A Naples man  convicted of fondling a child twice and battery for assaulting a woman who accused him of trying to rape her is not a sexual predator and does not need to be committed to a state facility for treatment, a Collier County judge ruled this morning…

…Testimony by the state’s expert witness showed Sadler repeatedly refused sex-offender treatment in prison, denying committing the offenses. He called a child who accused him of molesting her a sexually promiscuous “tramp” and contended the girl — now a woman — set him up. Psychologists agreed he was borderline mentally retarded

Sadler was convicted in 1997 of violating probation and sentenced to 22 years in state prison but apparently served less then half of the sentence. He will wear a GPS monitor as part of a recent conditional release.

Do the penalties fit the crimes or is it a case where the crimes need to fit the penalties. Should the definition of a violent sexual predator be re-examined?

You can visit the Jimmy Ryce Foundation here

Note 04-10-07:

As a jury was being selected Monday to determine if he should be held as a sexual predator, a Port St. Lucie man agreed to be committed under the state’s Jimmy Ryce Act. Elwood R. Wise, 60, was convicted in 1988 of breaking into a woman’s Port St. Lucie home and raping her.

Update 01-22-09:
‘Indomitable spirit’ and missing children advocate
Claudine Ryce, who helped pass an anti-predator law after her son’s abduction and killing, died unexpectedly at 66.

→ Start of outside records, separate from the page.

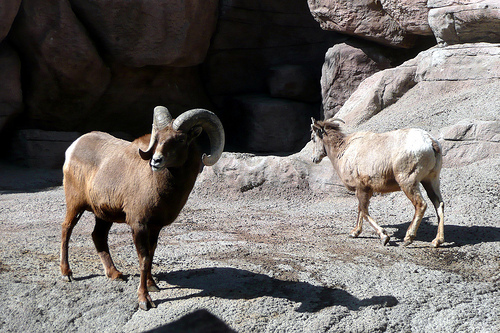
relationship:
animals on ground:
[62, 104, 448, 311] [0, 166, 498, 332]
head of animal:
[308, 117, 339, 162] [310, 117, 450, 251]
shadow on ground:
[154, 266, 397, 314] [0, 166, 498, 332]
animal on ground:
[310, 117, 450, 251] [0, 166, 498, 332]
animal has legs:
[310, 117, 450, 251] [347, 185, 445, 250]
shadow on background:
[233, 23, 288, 91] [0, 1, 498, 216]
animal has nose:
[310, 117, 450, 251] [310, 154, 318, 163]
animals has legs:
[57, 104, 227, 310] [61, 205, 160, 313]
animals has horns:
[57, 104, 227, 310] [139, 105, 226, 167]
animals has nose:
[57, 104, 227, 310] [150, 149, 163, 164]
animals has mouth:
[57, 104, 227, 310] [150, 159, 164, 172]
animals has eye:
[57, 104, 227, 310] [169, 136, 182, 149]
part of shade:
[17, 155, 36, 173] [3, 64, 59, 193]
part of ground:
[39, 295, 60, 308] [0, 166, 498, 332]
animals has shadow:
[57, 104, 227, 310] [154, 266, 397, 314]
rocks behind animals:
[267, 7, 498, 167] [57, 104, 227, 310]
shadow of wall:
[233, 23, 288, 91] [1, 1, 498, 157]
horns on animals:
[139, 105, 226, 167] [57, 104, 227, 310]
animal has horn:
[310, 117, 450, 251] [326, 114, 347, 126]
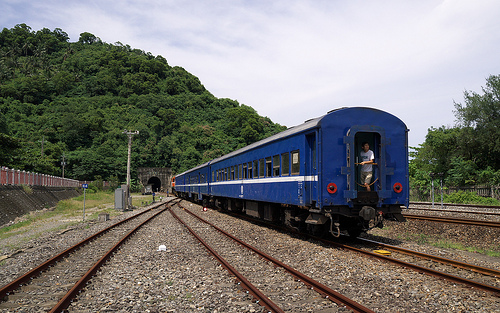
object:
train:
[167, 103, 419, 239]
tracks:
[0, 214, 155, 312]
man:
[357, 140, 376, 191]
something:
[370, 245, 391, 256]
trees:
[0, 20, 38, 60]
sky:
[163, 1, 500, 91]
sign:
[83, 184, 88, 187]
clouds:
[193, 0, 498, 70]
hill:
[0, 14, 173, 196]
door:
[350, 132, 384, 190]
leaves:
[94, 95, 116, 111]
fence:
[415, 183, 499, 207]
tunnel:
[138, 164, 179, 193]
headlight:
[326, 181, 339, 194]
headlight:
[392, 182, 403, 193]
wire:
[120, 125, 140, 138]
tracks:
[168, 195, 375, 312]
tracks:
[370, 231, 498, 307]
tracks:
[363, 208, 499, 233]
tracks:
[399, 199, 499, 220]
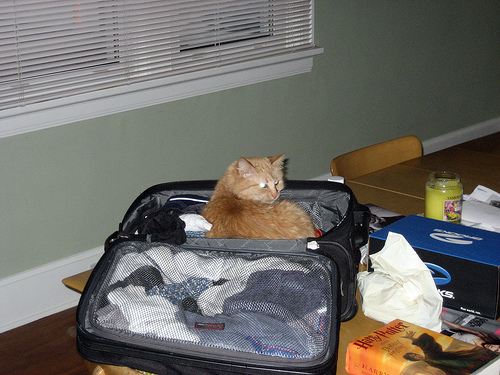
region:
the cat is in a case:
[192, 140, 314, 255]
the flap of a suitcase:
[85, 235, 330, 370]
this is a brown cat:
[204, 150, 324, 250]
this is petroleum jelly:
[405, 155, 480, 240]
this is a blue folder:
[367, 195, 492, 266]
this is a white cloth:
[360, 226, 446, 351]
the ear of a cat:
[228, 150, 248, 190]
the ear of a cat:
[268, 140, 289, 178]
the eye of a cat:
[260, 176, 271, 197]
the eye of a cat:
[273, 179, 300, 187]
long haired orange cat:
[213, 155, 319, 247]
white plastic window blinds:
[0, 2, 331, 137]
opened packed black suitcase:
[60, 233, 357, 372]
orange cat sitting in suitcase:
[67, 153, 372, 371]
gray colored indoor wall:
[208, 12, 476, 156]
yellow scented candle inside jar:
[423, 169, 469, 226]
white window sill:
[5, 42, 329, 137]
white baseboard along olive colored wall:
[1, 112, 498, 335]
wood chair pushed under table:
[329, 130, 434, 183]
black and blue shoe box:
[365, 212, 498, 321]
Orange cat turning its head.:
[193, 149, 325, 245]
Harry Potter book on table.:
[343, 305, 495, 374]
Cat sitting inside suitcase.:
[109, 154, 353, 259]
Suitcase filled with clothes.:
[82, 244, 347, 364]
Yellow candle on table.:
[427, 170, 462, 227]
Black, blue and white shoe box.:
[370, 215, 496, 307]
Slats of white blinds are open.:
[2, 3, 315, 84]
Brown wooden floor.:
[5, 327, 73, 372]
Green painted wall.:
[334, 39, 466, 126]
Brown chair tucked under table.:
[328, 131, 429, 189]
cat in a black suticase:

Update 02-05-09:  Jimmy Ryce killer appeals to Fla. high court today


According to his previous appeals, Juan Carlos Chavez, didn’t just murder Jimmy Ryce. While the justices debate whether he understood the differences between Cuban and U.S. rights, it is fairly common knowledge rape and murder of an innocent child does carry severe penalties. He chose to come to this country but Jimmy Ryce didn’t choose to die at his hands.

Tallahassee, Fla:

A Cuban immigrant sentenced to death for sexually assaulting and killing 9-year-old Jimmy Ryce 14 years ago is once again asking for a new trial.

The Florida Supreme Court heard oral arguments today (Thursday) in the case of Juan Carlos Chavez.

Chavez was convicted of kidnapping Jimmy at gunpoint after getting off a school bus near his home in rural Miami-Dade County.

His lawyer claims Chavez did not understand his right to have an attorney. Andrea Norgard argues an expert witness was erroneously prevented from testifying at a prior appeal hearing about the differences between the U.S. and Cuban legal systems.